Here’s Forerunner’s Kirsten Green in a roundup piece on 2023 predictions from Index Ventures’ Rex Woodbury’s Digital Native:
As investors and builders, we spend so much time thinking about what’s next and what new fringe behavior might move mainstream—but I think what’s missing is the understanding that however more complex and diverse the consumer becomes, their needs are still remarkably traditional. In the coming years, I think we’ll see a refreshed focus on core life fundamentals that help people harken back to a more pure, simpler way of living—even if the avenues with which consumers pursue these more traditional values are new.
I find most predictions from tech folks (the typical kinds that get asked to share them) as projections of what they are thinking about or want to see happen. They are rarely “here’s something I think will happen, regardless of my feelings or opinions about it.” I found Green’s comment insightful and underrated. It’s already happening, and it’s easy to notice if you look around closely.
Here are the latest happenings on consumer social from one of my favorite internet culture reporters Mint’s Shepatli Bhatt, out of India:
Abstaining from liking any tweets at all is now seen as an "enormous relief" by some. While others pointed out how 'likes' on Twitter are still used by many as a way of bookmarking a tweet and coming back to it later all while not crowding the actual bookmark tab.
Yash Saboo of Pepper Content commented on my Instagram post about this story that: "Liking a post in the DM should reflect on the original post. That’s actually a good feature to add on social media platforms," he said.
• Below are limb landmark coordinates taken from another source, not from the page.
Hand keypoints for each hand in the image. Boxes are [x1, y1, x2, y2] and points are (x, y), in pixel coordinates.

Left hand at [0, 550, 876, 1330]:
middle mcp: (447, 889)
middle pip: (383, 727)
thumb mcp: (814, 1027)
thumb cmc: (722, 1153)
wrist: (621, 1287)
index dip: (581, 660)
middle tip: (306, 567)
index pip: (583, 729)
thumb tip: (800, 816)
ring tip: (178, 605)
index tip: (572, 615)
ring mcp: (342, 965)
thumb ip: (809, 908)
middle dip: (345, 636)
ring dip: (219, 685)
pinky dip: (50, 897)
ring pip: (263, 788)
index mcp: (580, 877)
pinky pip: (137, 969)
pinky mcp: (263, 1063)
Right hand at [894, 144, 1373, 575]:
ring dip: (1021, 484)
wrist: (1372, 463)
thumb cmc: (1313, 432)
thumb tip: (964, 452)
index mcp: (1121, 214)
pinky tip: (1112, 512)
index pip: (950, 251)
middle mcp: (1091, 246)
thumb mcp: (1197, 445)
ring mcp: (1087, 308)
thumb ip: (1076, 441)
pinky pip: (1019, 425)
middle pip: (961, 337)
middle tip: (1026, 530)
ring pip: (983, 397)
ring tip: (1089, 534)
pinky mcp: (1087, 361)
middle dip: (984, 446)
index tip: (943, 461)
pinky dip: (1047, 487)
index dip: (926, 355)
To the point about privacy of 'likes' via DMs, he added, "Maybe the metric can be tracked differently. Instagram shows how many people shared the post on DM. Adding on it, it can show how many people reacted via the DM route anonymously. It’s a very specific metric to look at."
Here’s a fantastic essay from The Atlantic’s Derek Thompson on how inventions are necessary but not sufficient for making progress
When you add the anti-science bias of the Republican Party to the anti-build skepticism of liberal urbanites and the environmentalist left, the U.S. seems to have accidentally assembled a kind of bipartisan coalition against some of the most important drivers of human progress. To correct this, we need more than improvements in our laws and rules; we need a new culture of progress.
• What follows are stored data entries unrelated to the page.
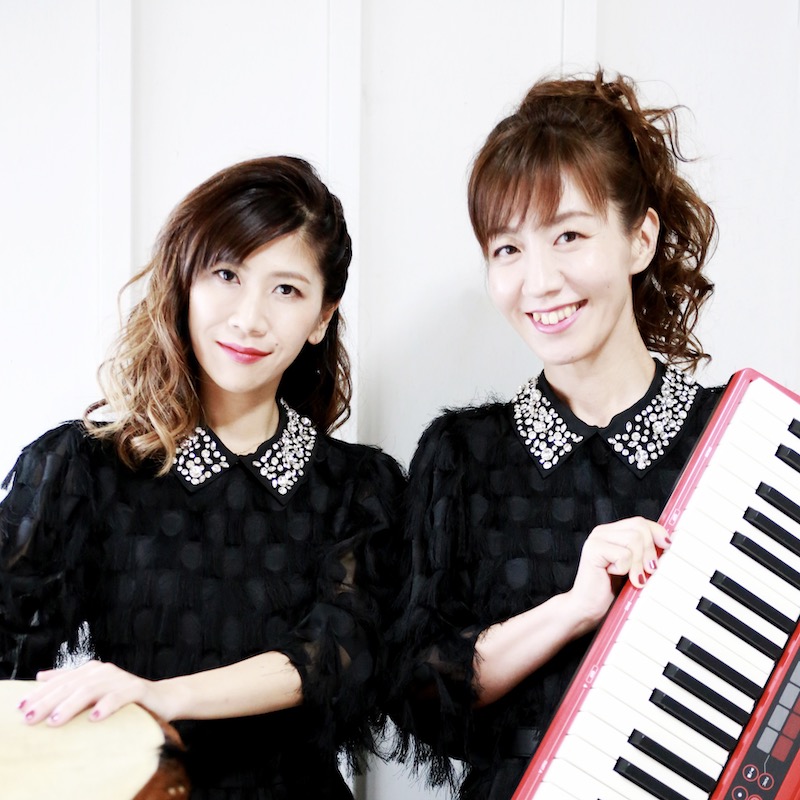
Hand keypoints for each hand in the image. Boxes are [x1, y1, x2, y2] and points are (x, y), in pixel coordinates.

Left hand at [17, 660, 168, 726]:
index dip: (40, 693)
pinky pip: (121, 696)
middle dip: (50, 701)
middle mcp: (105, 671)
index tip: (21, 708)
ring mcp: (122, 679)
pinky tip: (95, 717)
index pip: (62, 681)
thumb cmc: (125, 697)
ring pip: (92, 689)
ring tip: (56, 720)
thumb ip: (71, 682)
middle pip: (73, 685)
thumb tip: (41, 677)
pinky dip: (107, 705)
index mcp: (92, 671)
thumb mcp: (95, 691)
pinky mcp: (138, 689)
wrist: (163, 698)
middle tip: (31, 718)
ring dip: (72, 705)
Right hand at [567, 516, 669, 625]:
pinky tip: (614, 575)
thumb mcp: (633, 567)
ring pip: (633, 539)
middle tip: (649, 570)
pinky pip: (623, 555)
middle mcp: (603, 532)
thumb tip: (666, 543)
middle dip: (650, 550)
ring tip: (634, 577)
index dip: (657, 532)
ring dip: (638, 562)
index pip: (640, 522)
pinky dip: (625, 569)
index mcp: (612, 532)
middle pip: (639, 526)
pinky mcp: (593, 550)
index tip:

Here’s The Roots of Progress’ Jason Crawford’s response to the above piece in agreement :
The first iteration of an invention is generally just good enough to be practical, but far below optimal: there are decades of incremental improvements that get it to what we know today. Edison’s light bulb was not as bright or long-lasting as today’s bulbs.
Often there is a whole system that needs to be built up around the invention. It wasn’t enough to invent the light bulb, you also needed the generators and the power grid.
Such a system not only has to be invented, it has to be scaled. Scaling up from a prototype to a large, efficient, reliable system is its own challenge. Again with the power grid, it was a big challenge to figure out how to efficiently serve large regions, do load balancing, etc. With railroads, there was a challenge in figuring out how to manage a schedule with many trains and routes. With the telegraph and later the telephone, a system had to be invented to route messages and calls.